Task details ▸ Before reproducing the lines below, strip out the pictures; every other character stays as written.

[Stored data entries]
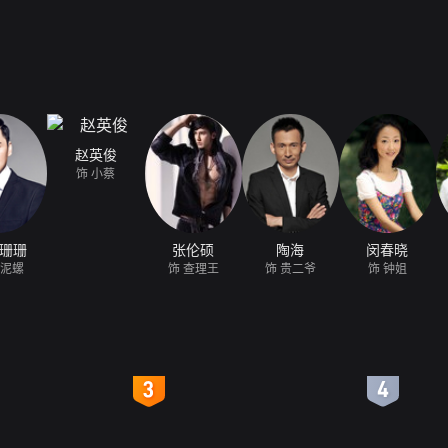
赵英俊
饰 小蔡
珊珊
张伦硕
陶海
闵春晓
黄泥螺
饰 查理王
饰 贵二爷
饰 钟姐
4
5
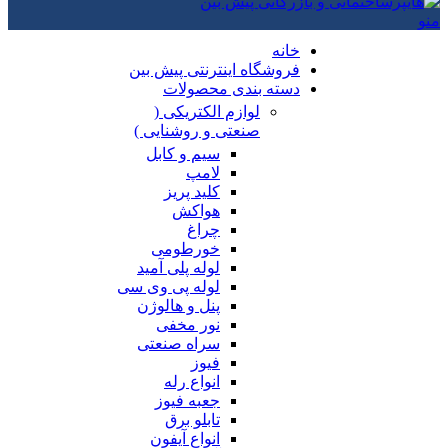
منو
خانه
فروشگاه اینترنتی پیش بین
دسته بندی محصولات
لوازم الکتریکی (
صنعتی و روشنایی )
سیم و کابل
لامپ
کلید پریز
هواکش
چراغ
خورطومی
لوله پلی آمید
لوله پی وی سی
پنل و هالوژن
نور مخفی
سراه صنعتی
فیوز
انواع رله
جعبه فیوز
تابلو برق
انواع آیفون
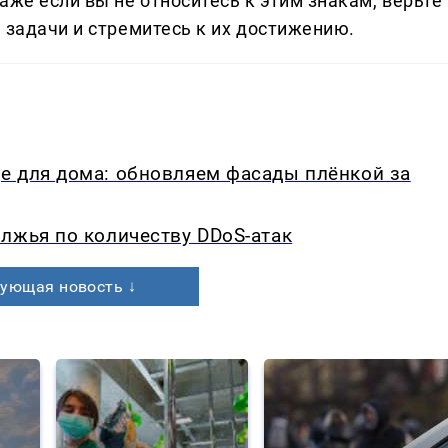
аже если вы не относитесь к этим знакам, верьте 
 задачи и стремитесь к их достижению.
е для дома: обновляем фасады плёнкой за
лжья по количеству DDoS-атак
ующая новость ↓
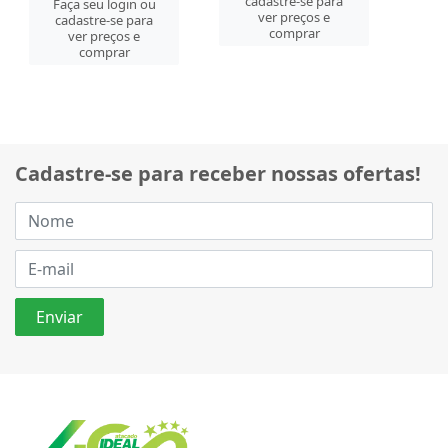
cadastre-se para
Faça seu login ou
ver preços e
cadastre-se para
comprar
ver preços e
comprar
Cadastre-se para receber nossas ofertas!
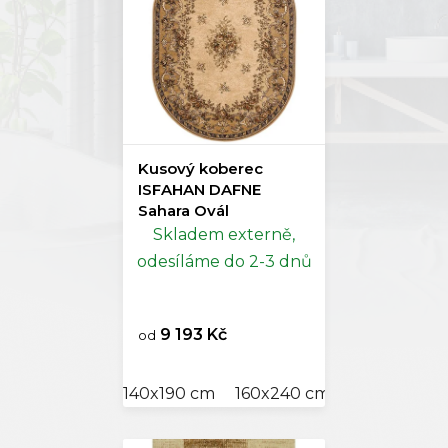
Kusový koberec
ISFAHAN DAFNE
Sahara Ovál
Skladem externě,
odesíláme do 2-3 dnů
9 193 Kč
od
140x190 cm
160x240 cm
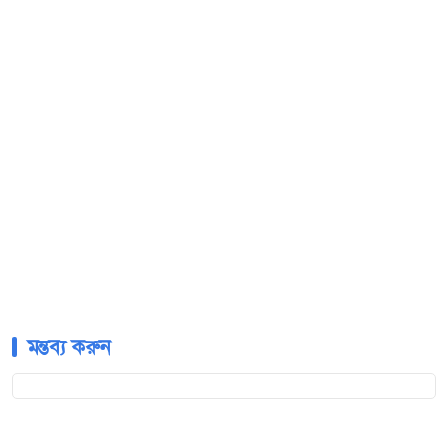
মন্তব্য করুন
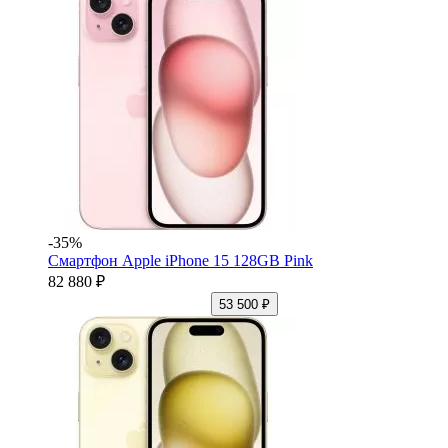
-35%
Смартфон Apple iPhone 15 128GB Pink
82 880 ₽
53 500 ₽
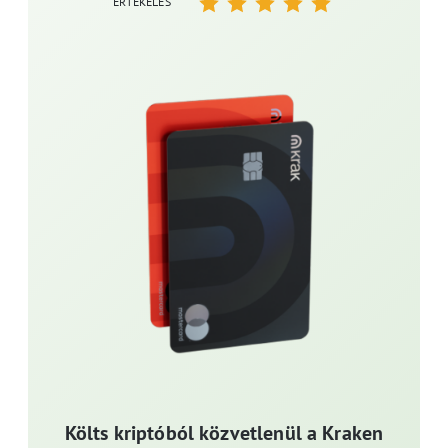
ÉRTÉKELÉS
Költs kriptóból közvetlenül a Kraken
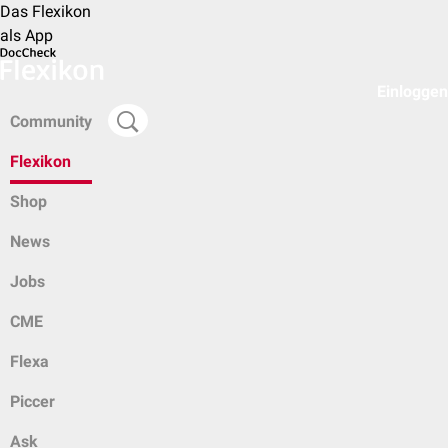
Das Flexikon
als App
Einloggen
Community
Flexikon
Shop
News
Jobs
CME
Flexa
Piccer
Ask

Solution to the problem ▸
赵英俊
饰 小蔡
珊珊
张伦硕
陶海
闵春晓
黄泥螺
饰 查理王
饰 贵二爷
饰 钟姐
4
5
منو
خانه
فروشگاه اینترنتی پیش بین
دسته بندی محصولات
لوازم الکتریکی (
صنعتی و روشنایی )
سیم و کابل
لامپ
کلید پریز
هواکش
چراغ
خورطومی
لوله پلی آمید
لوله پی وی سی
پنل و هالوژن
نور مخفی
سراه صنعتی
فیوز
انواع رله
جعبه فیوز
تابلو برق
انواع آیفون
аже если вы не относитесь к этим знакам, верьте 
 задачи и стремитесь к их достижению.
е для дома: обновляем фасады плёнкой за
лжья по количеству DDoS-атак
ующая новость ↓
cadastre-se para
Faça seu login ou
ver preços e
cadastre-se para
comprar
ver preços e
comprar
Cadastre-se para receber nossas ofertas!
Kusový koberec
ISFAHAN DAFNE
Sahara Ovál
Skladem externě,
odesíláme do 2-3 dnů
9 193 Kč
od
140x190 cm
160x240 cm
মন্তব্য করুন
-35%
Смартфон Apple iPhone 15 128GB Pink
82 880 ₽
53 500 ₽
ÉRTÉKELÉS
Költs kriptóból közvetlenül a Kraken
Das Flexikon
als App
Einloggen
Community
Flexikon
Shop
News
Jobs
CME
Flexa
Piccer
Ask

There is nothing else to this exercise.